Monday, January 31, 2011

Claire 2.0, Pt 1

There's a relatively new sport known as Mixed Martial Arts (MMA), that Michael and I enjoy. One MMA organization in particular is called Ultimate Fighting Championships (UFC). One of their commentators has a catch phrase he uses so often it's become a drinking game in some circles. As fighters stare each other down from their respective corners, the referee claps his hands together and shouts out "FIGHT!" The bell rings, and commentator Mike Goldberg's voice booms out:

"And heeere we GO!"

That's what I imagine in my mind as I start looking into permacooking. In other words, I have no idea what is going to happen. It might end in a healthier me, full of wisdom and sage advice to share about how you too can grow, harvest and pound your own heirloom grains like quinoa, amaranth or spelt into scrumptious breads as healthy and ecologically sustainable as they are tasty and nutritious. Or it might end in tears and bald patches from me pulling my own hair out by the handful. I'm aiming for something along the midpoint of the spectrum of extremes.

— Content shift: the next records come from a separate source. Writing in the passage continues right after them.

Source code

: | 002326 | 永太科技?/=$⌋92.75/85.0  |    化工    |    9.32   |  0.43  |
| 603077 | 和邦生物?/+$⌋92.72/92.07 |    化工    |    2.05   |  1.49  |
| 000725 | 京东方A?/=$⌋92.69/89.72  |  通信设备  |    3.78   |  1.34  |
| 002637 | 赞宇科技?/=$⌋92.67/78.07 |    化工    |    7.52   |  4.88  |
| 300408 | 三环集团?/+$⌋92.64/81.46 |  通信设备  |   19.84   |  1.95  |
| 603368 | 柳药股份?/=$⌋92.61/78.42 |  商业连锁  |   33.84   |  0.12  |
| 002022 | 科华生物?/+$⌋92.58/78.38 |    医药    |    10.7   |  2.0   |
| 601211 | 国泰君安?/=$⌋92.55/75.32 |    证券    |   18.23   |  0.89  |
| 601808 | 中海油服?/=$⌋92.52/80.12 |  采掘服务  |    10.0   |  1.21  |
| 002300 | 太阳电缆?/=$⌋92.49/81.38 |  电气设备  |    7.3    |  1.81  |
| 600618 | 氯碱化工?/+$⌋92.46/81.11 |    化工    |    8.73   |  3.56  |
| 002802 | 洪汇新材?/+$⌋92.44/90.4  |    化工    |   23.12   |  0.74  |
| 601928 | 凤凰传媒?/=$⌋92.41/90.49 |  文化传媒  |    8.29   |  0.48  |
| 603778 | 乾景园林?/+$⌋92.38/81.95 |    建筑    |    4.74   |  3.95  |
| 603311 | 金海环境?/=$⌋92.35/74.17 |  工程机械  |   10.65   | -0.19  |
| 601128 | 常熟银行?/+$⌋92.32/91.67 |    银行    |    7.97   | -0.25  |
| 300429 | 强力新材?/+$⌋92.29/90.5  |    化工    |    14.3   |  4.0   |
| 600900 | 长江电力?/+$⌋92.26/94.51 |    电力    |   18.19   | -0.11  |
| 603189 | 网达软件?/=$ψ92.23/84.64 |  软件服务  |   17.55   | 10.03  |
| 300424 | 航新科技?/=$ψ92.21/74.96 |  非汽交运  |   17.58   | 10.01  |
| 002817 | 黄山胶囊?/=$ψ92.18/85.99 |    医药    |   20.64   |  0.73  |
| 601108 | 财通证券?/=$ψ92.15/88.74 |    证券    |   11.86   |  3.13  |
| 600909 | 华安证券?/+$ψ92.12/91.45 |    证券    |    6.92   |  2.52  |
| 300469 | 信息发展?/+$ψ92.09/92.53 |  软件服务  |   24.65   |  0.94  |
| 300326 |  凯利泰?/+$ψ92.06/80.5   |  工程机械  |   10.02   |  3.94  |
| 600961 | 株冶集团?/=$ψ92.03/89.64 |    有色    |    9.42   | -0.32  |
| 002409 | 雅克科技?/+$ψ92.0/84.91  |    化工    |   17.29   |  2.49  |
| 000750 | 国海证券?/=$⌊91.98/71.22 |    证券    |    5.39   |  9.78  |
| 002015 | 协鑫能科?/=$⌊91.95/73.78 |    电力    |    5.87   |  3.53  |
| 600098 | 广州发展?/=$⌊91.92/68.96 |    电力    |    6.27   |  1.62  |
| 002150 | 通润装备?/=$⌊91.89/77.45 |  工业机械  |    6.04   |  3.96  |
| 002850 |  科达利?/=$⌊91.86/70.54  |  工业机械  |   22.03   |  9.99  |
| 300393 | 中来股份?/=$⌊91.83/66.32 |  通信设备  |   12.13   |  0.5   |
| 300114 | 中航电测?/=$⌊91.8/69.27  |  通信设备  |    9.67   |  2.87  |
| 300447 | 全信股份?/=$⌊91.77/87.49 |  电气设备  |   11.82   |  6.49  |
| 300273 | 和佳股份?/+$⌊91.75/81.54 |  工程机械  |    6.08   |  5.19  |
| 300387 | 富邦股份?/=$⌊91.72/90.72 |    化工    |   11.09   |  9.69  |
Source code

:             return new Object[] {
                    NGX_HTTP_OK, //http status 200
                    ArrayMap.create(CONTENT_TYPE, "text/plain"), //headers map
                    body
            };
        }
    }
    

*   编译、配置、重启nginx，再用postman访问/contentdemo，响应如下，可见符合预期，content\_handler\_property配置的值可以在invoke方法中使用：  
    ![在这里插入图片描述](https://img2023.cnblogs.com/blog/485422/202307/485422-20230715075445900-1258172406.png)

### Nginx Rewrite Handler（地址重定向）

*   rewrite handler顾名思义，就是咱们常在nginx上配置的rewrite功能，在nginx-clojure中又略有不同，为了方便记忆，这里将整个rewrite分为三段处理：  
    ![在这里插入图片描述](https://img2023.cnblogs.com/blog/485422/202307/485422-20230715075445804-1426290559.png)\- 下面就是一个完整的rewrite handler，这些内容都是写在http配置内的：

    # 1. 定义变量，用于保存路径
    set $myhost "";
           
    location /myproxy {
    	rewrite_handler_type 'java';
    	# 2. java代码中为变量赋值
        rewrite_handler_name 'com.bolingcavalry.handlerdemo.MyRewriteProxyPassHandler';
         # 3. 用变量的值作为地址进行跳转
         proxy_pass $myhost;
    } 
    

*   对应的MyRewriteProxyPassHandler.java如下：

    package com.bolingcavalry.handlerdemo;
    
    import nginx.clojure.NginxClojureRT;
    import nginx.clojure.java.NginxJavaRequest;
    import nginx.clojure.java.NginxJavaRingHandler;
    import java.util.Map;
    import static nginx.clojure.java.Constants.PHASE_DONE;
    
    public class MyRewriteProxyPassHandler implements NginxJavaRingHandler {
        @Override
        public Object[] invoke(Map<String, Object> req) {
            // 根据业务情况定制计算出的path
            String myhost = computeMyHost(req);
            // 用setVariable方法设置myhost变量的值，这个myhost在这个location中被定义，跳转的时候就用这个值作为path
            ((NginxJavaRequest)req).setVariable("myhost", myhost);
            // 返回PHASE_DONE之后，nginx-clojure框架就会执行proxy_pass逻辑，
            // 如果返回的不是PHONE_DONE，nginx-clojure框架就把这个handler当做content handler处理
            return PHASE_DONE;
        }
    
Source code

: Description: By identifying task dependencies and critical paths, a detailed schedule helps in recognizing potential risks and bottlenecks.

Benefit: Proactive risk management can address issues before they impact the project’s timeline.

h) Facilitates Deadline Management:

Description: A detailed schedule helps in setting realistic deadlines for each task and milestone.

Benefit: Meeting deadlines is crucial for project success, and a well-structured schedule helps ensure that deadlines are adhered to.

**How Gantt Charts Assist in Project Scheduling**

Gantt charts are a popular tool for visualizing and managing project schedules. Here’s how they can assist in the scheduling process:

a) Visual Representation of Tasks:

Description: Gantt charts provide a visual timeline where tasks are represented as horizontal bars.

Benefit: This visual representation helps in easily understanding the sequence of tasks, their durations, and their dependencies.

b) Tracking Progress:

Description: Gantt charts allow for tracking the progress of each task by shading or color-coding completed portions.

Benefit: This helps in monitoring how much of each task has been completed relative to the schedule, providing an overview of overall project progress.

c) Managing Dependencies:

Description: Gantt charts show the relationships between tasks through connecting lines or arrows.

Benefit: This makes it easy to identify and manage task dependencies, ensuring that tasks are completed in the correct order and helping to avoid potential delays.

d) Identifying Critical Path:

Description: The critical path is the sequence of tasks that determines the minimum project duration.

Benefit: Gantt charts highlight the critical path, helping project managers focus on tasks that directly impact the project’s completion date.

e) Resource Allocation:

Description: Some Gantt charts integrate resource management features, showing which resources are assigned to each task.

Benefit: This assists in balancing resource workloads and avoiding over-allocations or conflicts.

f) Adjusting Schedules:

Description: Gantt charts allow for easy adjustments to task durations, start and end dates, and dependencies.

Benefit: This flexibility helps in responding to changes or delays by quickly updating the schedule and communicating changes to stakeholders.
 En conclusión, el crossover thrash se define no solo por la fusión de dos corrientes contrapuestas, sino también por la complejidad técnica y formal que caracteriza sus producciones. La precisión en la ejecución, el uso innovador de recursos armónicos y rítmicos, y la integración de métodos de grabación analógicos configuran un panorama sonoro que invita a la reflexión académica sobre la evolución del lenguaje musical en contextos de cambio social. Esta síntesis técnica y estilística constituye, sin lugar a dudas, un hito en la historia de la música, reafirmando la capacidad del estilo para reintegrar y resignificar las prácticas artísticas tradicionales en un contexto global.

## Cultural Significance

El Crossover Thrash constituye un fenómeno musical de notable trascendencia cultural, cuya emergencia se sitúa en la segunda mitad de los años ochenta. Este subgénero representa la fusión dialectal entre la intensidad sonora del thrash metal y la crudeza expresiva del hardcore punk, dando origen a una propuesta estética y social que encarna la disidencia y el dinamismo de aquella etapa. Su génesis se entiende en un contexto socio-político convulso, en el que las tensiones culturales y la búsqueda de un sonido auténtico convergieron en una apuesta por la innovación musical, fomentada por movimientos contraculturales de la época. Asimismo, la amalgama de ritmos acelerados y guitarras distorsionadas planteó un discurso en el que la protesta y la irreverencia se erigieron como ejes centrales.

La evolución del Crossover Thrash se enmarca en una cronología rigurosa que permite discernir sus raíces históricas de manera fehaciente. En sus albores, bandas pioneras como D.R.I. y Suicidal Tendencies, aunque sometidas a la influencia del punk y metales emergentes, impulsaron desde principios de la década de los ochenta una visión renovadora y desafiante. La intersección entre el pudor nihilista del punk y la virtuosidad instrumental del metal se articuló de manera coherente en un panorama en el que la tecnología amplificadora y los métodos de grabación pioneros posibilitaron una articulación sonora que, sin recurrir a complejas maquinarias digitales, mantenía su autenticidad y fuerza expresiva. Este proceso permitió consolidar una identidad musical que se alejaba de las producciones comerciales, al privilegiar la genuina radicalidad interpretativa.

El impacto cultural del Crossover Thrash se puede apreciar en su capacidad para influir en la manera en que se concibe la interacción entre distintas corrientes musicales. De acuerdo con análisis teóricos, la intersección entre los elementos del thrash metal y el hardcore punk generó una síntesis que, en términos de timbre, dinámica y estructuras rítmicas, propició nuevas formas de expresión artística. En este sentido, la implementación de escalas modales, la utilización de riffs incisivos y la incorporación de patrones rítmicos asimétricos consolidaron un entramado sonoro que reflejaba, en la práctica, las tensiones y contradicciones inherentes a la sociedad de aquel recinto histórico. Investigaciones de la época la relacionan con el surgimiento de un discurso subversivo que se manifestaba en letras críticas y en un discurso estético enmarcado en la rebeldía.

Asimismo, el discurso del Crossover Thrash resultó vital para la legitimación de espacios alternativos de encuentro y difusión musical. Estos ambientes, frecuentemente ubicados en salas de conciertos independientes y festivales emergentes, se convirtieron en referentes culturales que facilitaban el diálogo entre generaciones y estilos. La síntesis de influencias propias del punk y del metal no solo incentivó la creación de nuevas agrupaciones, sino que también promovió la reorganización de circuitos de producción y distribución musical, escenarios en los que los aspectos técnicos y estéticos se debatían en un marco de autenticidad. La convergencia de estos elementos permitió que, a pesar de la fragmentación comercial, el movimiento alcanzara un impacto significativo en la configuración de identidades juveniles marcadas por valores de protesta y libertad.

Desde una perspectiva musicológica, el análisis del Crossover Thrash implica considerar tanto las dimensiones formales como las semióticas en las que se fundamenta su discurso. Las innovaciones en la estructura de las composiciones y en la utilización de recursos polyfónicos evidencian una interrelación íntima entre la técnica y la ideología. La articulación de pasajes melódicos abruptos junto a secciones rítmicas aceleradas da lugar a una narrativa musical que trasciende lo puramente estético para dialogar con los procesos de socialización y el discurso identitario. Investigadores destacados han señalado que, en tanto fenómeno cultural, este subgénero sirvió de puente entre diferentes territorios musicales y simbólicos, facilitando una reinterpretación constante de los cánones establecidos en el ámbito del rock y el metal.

So what is permacooking, you may ask? Put simply, it's applying the three permaculture ethics (Care of earth, care of people and limiting consumption/sharing resources ) to how your food gets to your body. Though these ethics are simple, they do require a bit of learning to put into practice when it comes to food prep. There is quite a learning curve when you've been raised on McCorporate food and opening cans I can tell you!

To help other newbies on the road to being permacooking gourmets, I thought I'd share the journey! So here they are, step-by-step instructions on how to get away from the corporate world of ultra-processed, cruelty centered foods of negligible nutrition into the wonderful world of tasty, nutritious and sustainable permacooking!

Step 1: Decide to document with photos. Dig old, stale makeup out of closet and apply due to deceased Steel Magnolia mother's voice ringing in ears about how "every lady needs a little bit of color!"
Step 2: Lock self in bathroom to spare husband sounds of huffing an puffing as attempt to push earrings through piercings long ago closed from lack of adornment becomes increasingly annoying.

Step 3: Come to sudden realization as a farmer you haven't worn makeup in years. Remove makeup immediately.

Step 4: Come to second sudden realization (after about three hours) that "just a quick look on the net about DIY quinoa flour" has now become unbearably tedious. 

So, after all those steps I've come to the following conclusions.
  1. It's just food. 
  2. If no one likes it, I don't have to make it again.
  3. Bad food = good compost, so there's nothing to lose
So folks, stay tuned for the next exciting installment of Claire 2.0!


  1. Claire, I love the blog! I'll look forward to new posts and virtually accompanying you on your journey. Being in an apartment limits how much I can join in, but I'll at least be doing some container gardening w/ tomatoes and a few other veggies this spring/summer. :)

    ~ Dawn

  2. Many thanks, Dawn! If there's one thing I've learned thus far, it's to take it slow. I broke down and bought some prepped quinoa flour so I can work on the first experimental recipe tomorrow. Quinoa/banana nut muffins, to be exact. If you don't hear from me in oh....a week...look for me in the local burn unit.